Investigative studies of white matter structures using tractography often require manual virtual bundle dissection to be performed. Human errors and personal decisions make these manual segmentations hard to reproduce. Reproducibility assessment of raters is common practice in other neuroimaging field where segmentation protocols were refined to maximize reproducibility. However, this has not been done in the field of diffusion tractography. The contribution of this study is to provide the first large-scale, multi-center variability assessment of virtual dissection of tractography dataset.
Twenty-four participants were recruited and divided into two groups: experts and non-experts. The division was based on their neuroanatomical educational background. Five independent tractograms were used, each was triplicated (total of 15). One was left untouched, one was flipped in the X axis (left/right) and one was translated. All datasets were randomly named so the tasks could be performed blindly for each participant. Duplicated datasets were used to score the intra-rater agreement and the multiple participants to evaluate inter-rater agreement. Each participant received a document containing instructions for the segmentation of the pyramidal tract (PyT left and right) and a general overview of the segmentation as example. Segmentation involved using 3 WM inclusions ROIs (Internal capsule, Midbrain and Medulla Oblongata) and 2 exclusion ROIs (one plane anterior to the precentral gyrus and one plane posterior to the postcentral gyrus). [4] Each participant performed the same tasks on each triplicate (to evaluate intra-rater reproducibility) and all participants had access to the same datasets (to evaluate inter-rater reproducibility). When multiple raters provide segmentation from an identical dataset, it is interesting to produce a gold standard. Using the voxel or streamlines representation it is possible to assign a value to each voxel or streamline representing the probability of being counted in by the raters.
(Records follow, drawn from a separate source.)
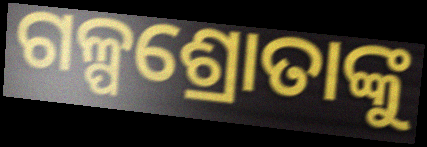
ଗଳ୍ପଶ୍ରୋତାଙ୍କୁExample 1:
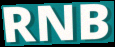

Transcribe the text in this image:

RNB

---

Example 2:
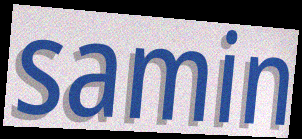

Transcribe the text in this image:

samin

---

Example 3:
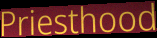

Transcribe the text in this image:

Priesthood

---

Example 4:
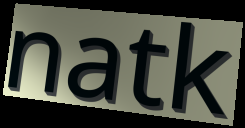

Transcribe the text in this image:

natk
A single measure is often used to portray a complex phenomenon, e.g. overlap of voxels, represented by the Dice coefficient. However, using the full streamline representation could be insightful. In this work, the Dice score (overlap), distance (similarity) and the correlation (density coherence) ended up being the main measures used to quickly interpret agreement between datasets. However, streamlines-wise measures show lower agreement, meaning that reproducible results are likely more difficult to achieve with the streamlines representation. This indicates a strong need for clear protocols for each bundle or at least detailed documents coming with publications that used manual segmentation. In this work, a single bundle of interest was investigated, the extension to other bundles of interest or other segmentation plan is not trivial and the only conclusion that stand is that agreement is never 100%. The desire to simplify measures or have only one value to describe quality or reproducibility of segmentation need to be repressed. The nature of our datasets makes this task much more complex to interpret than 2D or 3D images.
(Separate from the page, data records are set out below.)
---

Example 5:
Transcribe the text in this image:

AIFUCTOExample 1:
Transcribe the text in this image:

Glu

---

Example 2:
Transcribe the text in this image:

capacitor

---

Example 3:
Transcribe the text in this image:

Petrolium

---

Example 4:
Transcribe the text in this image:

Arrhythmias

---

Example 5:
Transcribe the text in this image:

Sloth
We would like to thank Jasmeen Sidhu from the Sherbrooke Connectivity Imaging Lab (SCIL) for her help during the design of the study. The authors would like to thank the Fonds de recherche du Québec – Nature et technologies (FRQNT) and NSERC Collaborative Research and Training Experience Program in Medical Image Analysis (CREATE-MIA) for funding this research. We also thank the Université de Sherbrooke institutional chair in neuroinformatics for their support.
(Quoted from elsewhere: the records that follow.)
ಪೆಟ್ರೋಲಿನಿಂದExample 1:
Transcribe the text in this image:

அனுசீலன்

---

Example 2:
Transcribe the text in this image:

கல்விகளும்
[1] Catani, M., Howard, R.J., Pajevic, S. and Jones, D.K., 2002. Virtual in vivo interactive dissection of white matter fasciculi in the human brain. Neuroimage, 17(1), pp.77-94.
[2] Catani, M. and De Schotten, M.T., 2008. A diffusion tensor imaging tractography atlas for virtual in vivo dissections. cortex, 44(8), pp.1105-1132.
[3] Gwet, K.L., 2014. Handbook of inter-rater reliability: The definitive guide to measuring the extent of agreement among raters. Advanced Analytics, LLC.
[4] Chenot, Q., Tzourio-Mazoyer, N., Rheault, F., Descoteaux, M., Crivello, F., Zago, L., Mellet, E., Jobard, G., Joliot, M., Mazoyer, B. and Petit, L., 2018. A probabilistic atlas of the human pyramidal tract in 410 healthy participants. bioRxiv, p.251108
[5] Garyfallidis, E., Côté, M.A., Rheault, F., Sidhu, J., Hau, J., Petit, L., Fortin, D., Cunanne, S. and Descoteaux, M., 2017. Recognition of white matter bundles using local and global streamline-based registration and clustering. NeuroImage.